Göz kapaklarım artık ağırlaşıp kapanınca yalnızca yanımdaki sesleri duyabildim. Sesler benim için yalnızca uğultudan ibaretti. Birinin koluma dokunuşunu hissetmiştim. Elimi çekmek istesemde vücudumu hareket ettiremiyordum. Kolumun üzerinde hafif bir acı vardı. Sanki kolumu cimcikliyorlardı. Saniyeler sonra ise benim için ne sesler vardı nede azda olsa görüntüler. Kapkaranlık bir yolculuğa çıkmıştım...

 

***

 

Gözlerimi yavaş yavaş açmayı başarmıştım. Hissizleşmiş gibiydim. Bir süre yatağımdan kalkmadan tavanı izlemeye başladım. Artık hiçbir yerim ağrımıyordu. Buda beni çok mutlu ediyordu. Alışkındım fakat bu çok acımıştı. Kafamı çevirip etrafa bakmaya başladım. Gün aymıştı. Ne kadar uyuduğumdansa emin değildim. Bir anda aklıma o adam gelmişti. Neredeydi acaba? Benimi beklemişti yoksa gitmişmiydi? Ya amcamlar gelmiş ise.
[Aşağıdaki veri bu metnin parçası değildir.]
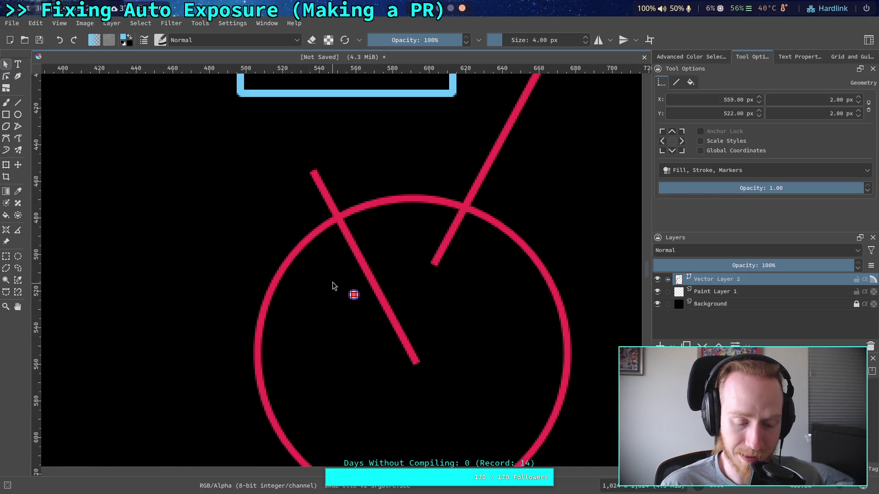
Try shifting the whole layer and the circle left, undoing both moves.
key(t)
mouse_move(332, 293)
mouse_down()
mouse_move(343, 309)
mouse_move(324, 293)
mouse_up()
Ve onlara haber vermişse? Bu düşüncem ile büyükçe yutkundum. Hayır bir kere o adam hiç bunu yapacak birine benzemiyordu. Ama insanlar içlerini kolayca saklayabilirlerdi. Ama ben bu adama nedense güvenmek istiyordum. Bu kadar kolay bir insana güvenmek doğrumuydu? Kesinlikle hayır fakat, şu anda tutunacak başka bir dalım kalmamıştı. Korkuyordum. Hemde çok.

"Uyandın mı?" Duyduğum ses ile ani bir şekilde korkuyla doğruldum.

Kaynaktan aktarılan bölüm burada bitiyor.